Given information:
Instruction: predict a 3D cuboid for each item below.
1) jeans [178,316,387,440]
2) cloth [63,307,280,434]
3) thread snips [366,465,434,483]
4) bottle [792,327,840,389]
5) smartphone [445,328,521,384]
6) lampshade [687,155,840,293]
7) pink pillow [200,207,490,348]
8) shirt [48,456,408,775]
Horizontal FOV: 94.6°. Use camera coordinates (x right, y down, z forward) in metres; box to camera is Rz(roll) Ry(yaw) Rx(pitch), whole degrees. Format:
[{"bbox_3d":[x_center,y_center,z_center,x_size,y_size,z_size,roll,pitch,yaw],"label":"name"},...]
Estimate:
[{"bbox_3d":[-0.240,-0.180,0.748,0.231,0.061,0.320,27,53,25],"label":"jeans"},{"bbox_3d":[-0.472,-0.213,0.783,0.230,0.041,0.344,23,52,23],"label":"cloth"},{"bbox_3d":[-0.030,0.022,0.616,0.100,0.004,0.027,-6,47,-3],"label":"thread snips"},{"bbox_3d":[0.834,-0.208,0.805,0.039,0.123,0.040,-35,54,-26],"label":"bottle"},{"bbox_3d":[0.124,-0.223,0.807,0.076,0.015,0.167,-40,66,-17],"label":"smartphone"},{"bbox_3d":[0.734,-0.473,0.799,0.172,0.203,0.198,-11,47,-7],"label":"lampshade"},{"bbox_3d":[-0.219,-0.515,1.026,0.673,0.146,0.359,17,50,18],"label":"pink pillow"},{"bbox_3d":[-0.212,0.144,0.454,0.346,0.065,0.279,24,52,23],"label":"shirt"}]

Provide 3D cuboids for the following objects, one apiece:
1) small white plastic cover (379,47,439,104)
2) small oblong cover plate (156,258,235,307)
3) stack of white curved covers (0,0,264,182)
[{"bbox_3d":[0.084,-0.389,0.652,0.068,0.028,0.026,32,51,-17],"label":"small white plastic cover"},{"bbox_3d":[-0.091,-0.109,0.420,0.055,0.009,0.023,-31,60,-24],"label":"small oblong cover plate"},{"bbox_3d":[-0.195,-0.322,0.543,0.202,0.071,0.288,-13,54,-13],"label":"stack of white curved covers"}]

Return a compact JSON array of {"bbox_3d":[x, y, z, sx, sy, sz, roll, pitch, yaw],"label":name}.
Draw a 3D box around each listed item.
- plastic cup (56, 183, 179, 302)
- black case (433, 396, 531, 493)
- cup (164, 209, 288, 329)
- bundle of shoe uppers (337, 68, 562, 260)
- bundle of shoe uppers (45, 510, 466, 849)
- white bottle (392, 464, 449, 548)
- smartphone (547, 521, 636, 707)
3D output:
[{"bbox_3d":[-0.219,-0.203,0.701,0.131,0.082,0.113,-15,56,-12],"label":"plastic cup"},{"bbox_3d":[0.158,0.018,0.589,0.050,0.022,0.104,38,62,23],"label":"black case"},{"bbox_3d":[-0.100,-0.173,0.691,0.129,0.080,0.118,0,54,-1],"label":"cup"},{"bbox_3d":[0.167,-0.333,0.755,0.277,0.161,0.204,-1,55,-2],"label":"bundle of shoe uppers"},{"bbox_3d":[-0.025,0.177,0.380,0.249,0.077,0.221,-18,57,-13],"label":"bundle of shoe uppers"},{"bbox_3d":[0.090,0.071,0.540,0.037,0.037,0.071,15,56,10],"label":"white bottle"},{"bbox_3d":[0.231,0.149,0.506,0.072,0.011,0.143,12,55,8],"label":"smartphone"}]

Your task:
Nothing should appear in the answer except the lines above from the line with "1) jeans [178,316,387,440]" through the line with "8) shirt [48,456,408,775]", both included, written out exactly.

Answer space:
1) jeans [178,316,387,440]
2) cloth [63,307,280,434]
3) thread snips [366,465,434,483]
4) bottle [792,327,840,389]
5) smartphone [445,328,521,384]
6) lampshade [687,155,840,293]
7) pink pillow [200,207,490,348]
8) shirt [48,456,408,775]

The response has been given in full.